# Rocket evo2 Problem



## Thecatlinux

Although the I am not currently at the machine , but the new owner, my friend has rung me to tell me he has a problem with the rocket I have sold him this year.

I am just posting up the problem to see if others can shed some more light on the rockets problem .

The boiler is heating correctly with steam at the steam wand and hot water tap.

tHe problem is there is no water coming through to the group head , the lever is working correctly and the pump is running and all the usual sounds , but alas no water at the group .

The dispensation plate as well as the shower screen are spotless and the machine is regularly back flushed.

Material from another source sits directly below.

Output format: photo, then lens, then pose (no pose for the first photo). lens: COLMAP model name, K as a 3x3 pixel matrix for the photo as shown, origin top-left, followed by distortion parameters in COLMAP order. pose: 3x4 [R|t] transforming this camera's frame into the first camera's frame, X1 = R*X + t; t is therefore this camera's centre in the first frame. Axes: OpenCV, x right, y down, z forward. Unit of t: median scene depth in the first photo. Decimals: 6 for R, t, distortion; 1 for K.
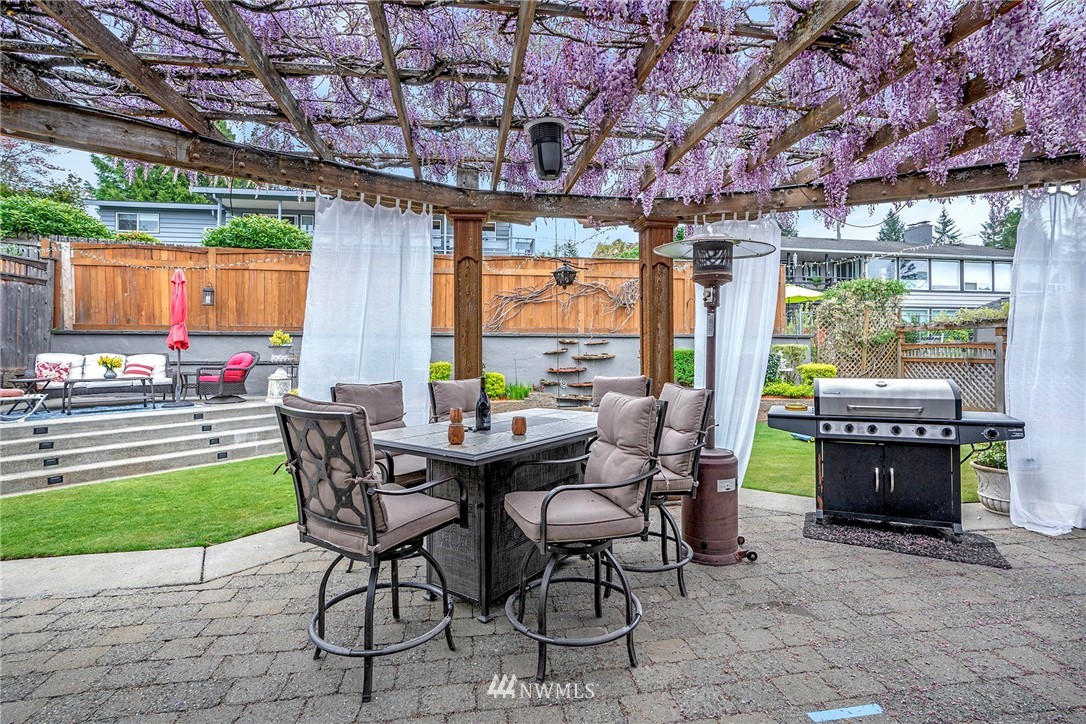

Any ideas welcome , and like I said I won't get too see the machine till tomorrow night so I can't really reply or try any suggestions till then , but I will be more than happy with any suggestions of the most likely problem and or pointers of where to start looking .


----------



## 7493

Off the top of my head I'd be looking at the solenoid which directs water to the head. Good luck with it!


----------



## Zephyr

I had the same problem but only with Gaggia Classic. Brew boiler or solenoid was blocked, had to service the boiler and solenoid valve. I guess you simply need to try to descale the machine. If its not that simple, need a service.


----------



## Thecatlinux

Thanks I was already being pointed towards the solenoid


----------



## Thecatlinux

Any more advances on solenoid ?


----------



## Thecatlinux

Strange , machine turned on today and worked no problem s ?????


----------



## 7493

Sticky solenoid?


----------



## Thecatlinux

Yes I am guessing it could be .? At least he's able to get his daily joe for now


----------